Rosidi Zein direktur Forum Transparan Publik (ForTrap) menuding bahwa Dinas terkait tidak mampu tangani genangan air, dengan nilai anggaran yang di gelontorkan oleh Pemda (Pemerintah Daerah).

“Bagaimana mungkin dengan anggaran segitu besaranya di perkotaan Banyuwangi bisa tergenang banjir, harusnya sistem drainase di perbaiki, ketika ada yang kurang lebar ya diperlebar, harusnya PU terkait punya mapping (pemetaan) dimana yang rawan banjir” katanya, Kamis (04/02/2021).

Baca Juga :  Gempa Saat Pengajian, Jamaah Semburat

Sehingga, lanjut Rosidi pekerjaan Dinas tidak berorientasi kepada proyek saja akan tetapi pokok permasalahan di perkotaan Banyuwangi.

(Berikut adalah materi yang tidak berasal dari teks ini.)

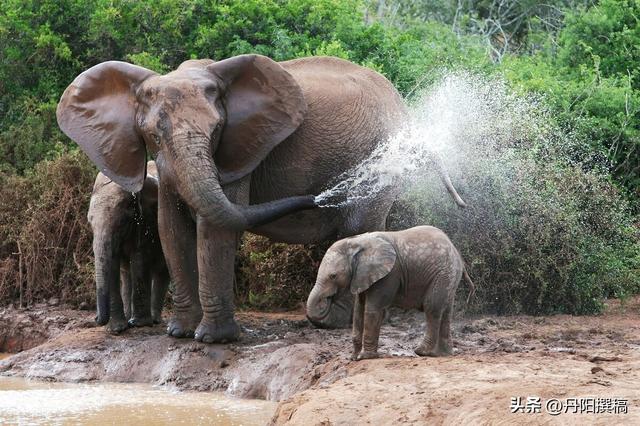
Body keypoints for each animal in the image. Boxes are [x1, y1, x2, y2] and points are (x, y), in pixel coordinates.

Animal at [57, 55, 468, 344]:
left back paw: (329, 321)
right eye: (153, 135)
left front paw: (213, 340)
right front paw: (179, 333)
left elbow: (214, 227)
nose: (315, 196)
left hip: (383, 157)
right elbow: (170, 227)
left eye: (217, 130)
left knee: (357, 226)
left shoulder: (237, 153)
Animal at [308, 225, 472, 362]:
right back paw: (443, 354)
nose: (329, 298)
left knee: (432, 307)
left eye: (333, 276)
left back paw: (422, 351)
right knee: (446, 311)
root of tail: (457, 252)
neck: (356, 242)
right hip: (449, 275)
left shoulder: (389, 274)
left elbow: (372, 309)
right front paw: (353, 358)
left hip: (443, 273)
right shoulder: (362, 276)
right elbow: (358, 310)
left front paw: (365, 357)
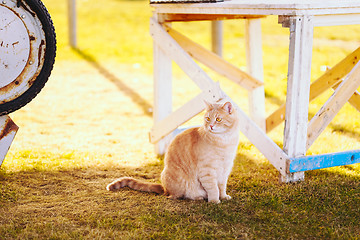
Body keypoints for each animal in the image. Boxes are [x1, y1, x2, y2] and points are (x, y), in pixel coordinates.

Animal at [107, 100, 242, 203]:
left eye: (218, 119)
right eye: (208, 118)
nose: (211, 126)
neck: (225, 141)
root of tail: (164, 188)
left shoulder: (225, 170)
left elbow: (222, 187)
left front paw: (223, 197)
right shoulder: (207, 171)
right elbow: (213, 188)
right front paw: (214, 201)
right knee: (175, 196)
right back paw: (197, 197)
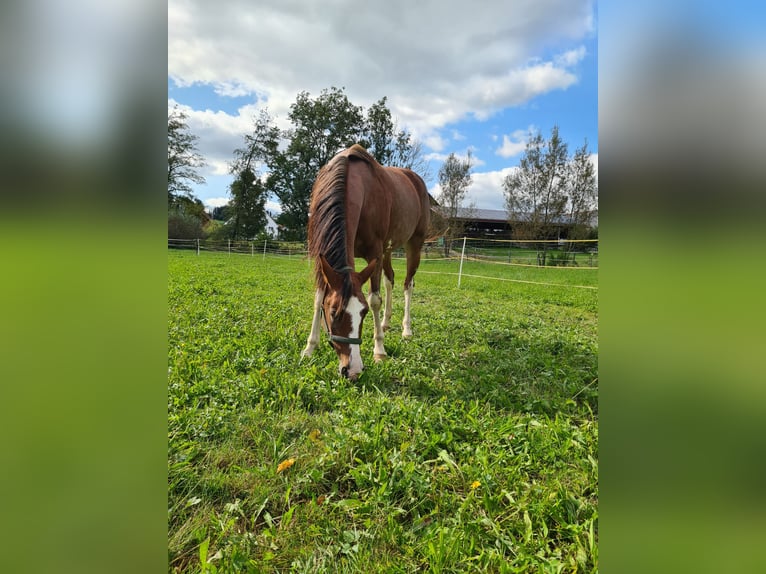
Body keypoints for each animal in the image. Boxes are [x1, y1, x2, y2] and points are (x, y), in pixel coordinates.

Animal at [302, 144, 432, 380]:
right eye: (333, 313)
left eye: (362, 314)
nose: (352, 370)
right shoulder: (323, 256)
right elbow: (318, 298)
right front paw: (309, 347)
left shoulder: (375, 253)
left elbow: (374, 300)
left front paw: (379, 350)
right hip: (388, 251)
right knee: (390, 280)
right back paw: (386, 323)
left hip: (414, 245)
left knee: (408, 284)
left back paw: (406, 329)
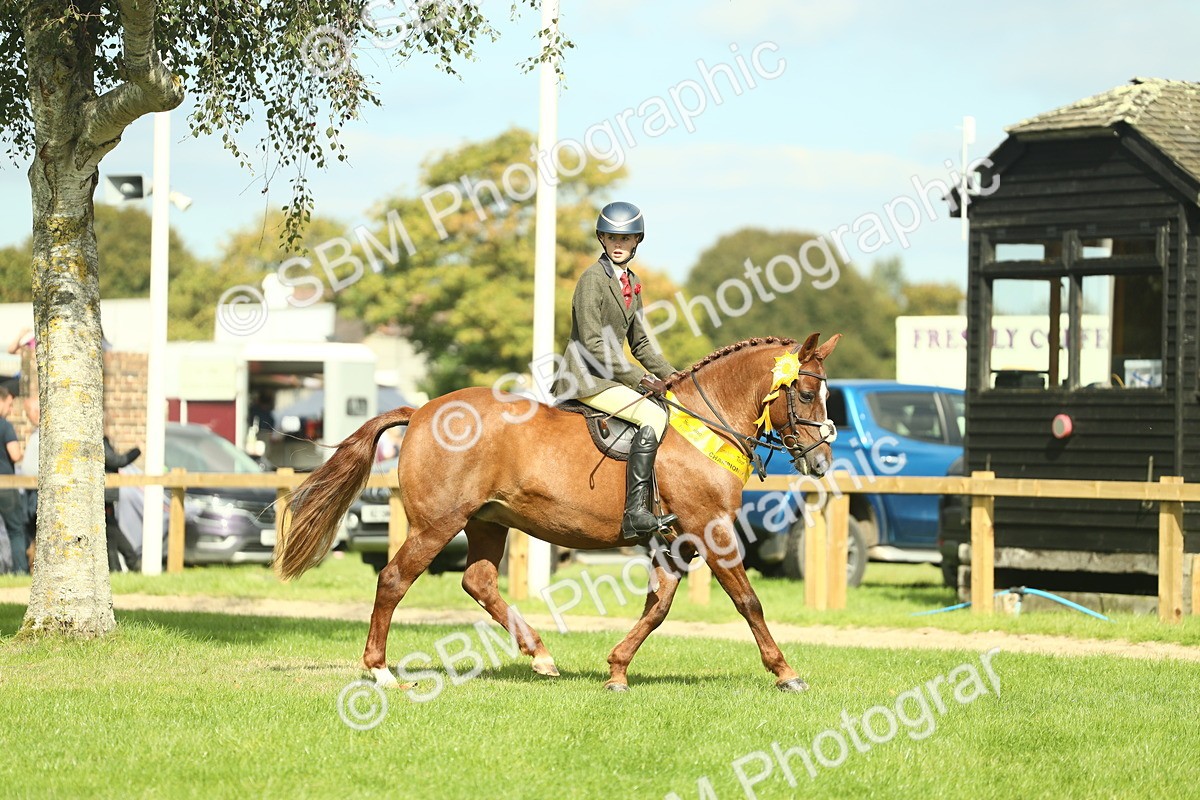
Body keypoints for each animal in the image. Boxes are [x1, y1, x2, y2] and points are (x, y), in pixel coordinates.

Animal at [274, 332, 841, 692]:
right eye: (805, 392)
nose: (820, 461)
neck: (705, 424)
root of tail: (421, 411)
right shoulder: (711, 530)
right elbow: (749, 603)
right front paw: (786, 673)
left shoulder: (676, 542)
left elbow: (657, 607)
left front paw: (617, 671)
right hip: (437, 524)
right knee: (393, 580)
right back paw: (381, 670)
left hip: (486, 522)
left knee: (478, 581)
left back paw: (540, 655)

“Jika seperti itu maka terkesan menghambur hamburkan uang saja, akan tetapi tidak ada manfaatnya, oleh karena itu kami meminta kepada bupati Anas untuk mengisor anggaran agar lebih tepat sasaran” imbuhnya.

Anggota DPRD Banyuwangi Wakil ketua Komisi IV pembangunan Basuki Rahmat mengatakan “harus di analisis dan di selidiki dulu itu di sebabkan apa? Bisa di sebabkan oleh sampah atau dari drainase”.

“Jika di karenakan saluran terputus, maka harus di lanjutkan pembangunan, sedangkan sistem yang ada di PU karena terbatasnya anggaran, biasanya terpotong oleh PL” jelasnya.

Ia Juga melanjutkan dalam anggaran 262 miliar lebih itu memang harus di pilah, mana yang untuk pemeliharaan dan mana yang untuk pembangunan, hal itu wajib adanya untuk pemeliharaan.

Baca Juga :  Ketua DPRD Banyuwangi: Bangsa Indonesia Hanya Harus Menerapkan Setiap Butir Pancasila

“20 sampai 25 persen wajib di sisihkan untuk pemeliharaan, jika terjadi banjir seperti itu maka Dinas PU harus tanggap untuk memperbaiki kerusakan dengan anggaran pemeliharaan tersebut,” jawabnya.

“Kami sudah mengetahui dan mempunyai data banjir yang terjadi di beberapa titik di Banyuwangi, kami akan tindak lanjuti dengan rapat koordinasi dengan Dinas PU binamarga, PU pengairan dan Dinas yang terkait, kami akan panggil semuanya untuk rapat koordinasi bersama, meskipun dalam pandemi anggaran pemeliharaan wajib di adakan jika tidak ada maka kepala dinasnya perlu di pertanyakan,” pungkasnya.